Associate Professor, Center for Atomic and Molecular Technologies, Graduate School of Engineering, Osaka University, Japan

Biography: Mikio Ito is an associate professor in the Center for Atomic and Molecular Technologies, Graduate School of Engineering, Osaka University, Japan. He obtained his master’s (1994) and Doctor’s degrees (1997) in Engineering from Osaka University. His research focuses on development of materials processing, mainly powder processing, for functional materials with excellent performances, such as hard magnetic materials, thermoelectric materials etc. So far, he has produced nearly 140 publications. His resent research also focuses on SPS processing, and he is trying to clarify the effects of directly applied current sintering using SPS on densification behaviors of metal and ceramic powders.

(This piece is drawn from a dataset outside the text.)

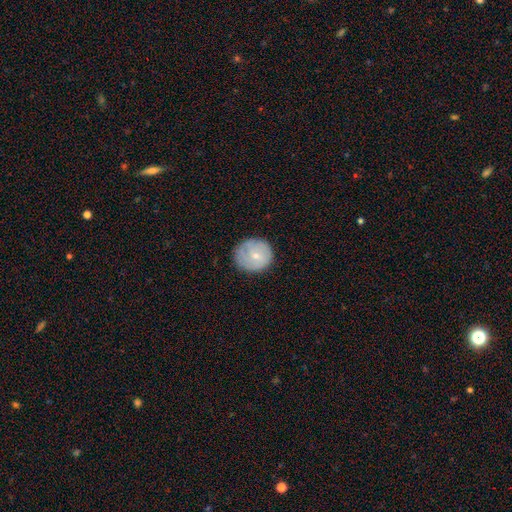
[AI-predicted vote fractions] Morphology: type=smooth (60%); roundness=round (87%); merging=none (76%).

Speech Title: Thermoelectric performance of heterogeneous β-FeSi₂/Si composites synthesized by eutectoid decomposition

Aims: Thermoelectric (TE) is a way of direct and reversible conversion between heat and electricity. Semiconducting β-FeSi₂ is one of the promising TE materials due to its relatively large Seebeck Coefficient, high oxidation resistance, abundant source elements on Earth and low cost. But it possesses large electrical resistivity and high thermal conductivity, which need to be reduced. In this study, to decrease thermal conductivity, distribution of fine Si particles within n type β-FeSi2 matrix was tried through eutectoid decomposition from the α phase, and control of Si sizes towards enhancing its TE properties.

Methods: Mixtures of Fe, Co and Si powders were milled at 300 rpm, for 5 h under Ar gas atmosphere. The mixtures were sintered at 1000℃ for 10 min under 50 MPa. They were annealed at 800℃ and 700℃ for 4h each under vacuum condition. Phase and microstructure were analyzed by XRD and SEM followed by the TE properties measurement.

Results: The microstructure analysis of annealed β-FeSi₂/Si composites showed that Si particles with several hundred microns in size were uniformly dispersed in the Co-doped n-type β-FeSi₂ matrix. It was found that the lower annealing temperature caused finer dispersion of Si. The thermal conductivity of sample annealed at 700℃ decreased compared to the sample annealed at 800℃, indicating that phonon scattering can limit thermal conduction. The values of thermal conductivity were lower than calculated values from the rule of mixture from Maxwell-Eucken equation, which justifies fine dispersion of Si effectively suppressed thermal conduction in the sample.

Conclusions: The n type Co doped β-FeSi₂/Si composites were synthesized through eutectoid decomposition from the α phase. Lower thermal conductivity was obtained from finer Si dispersion, leading to a promising development of TE properties.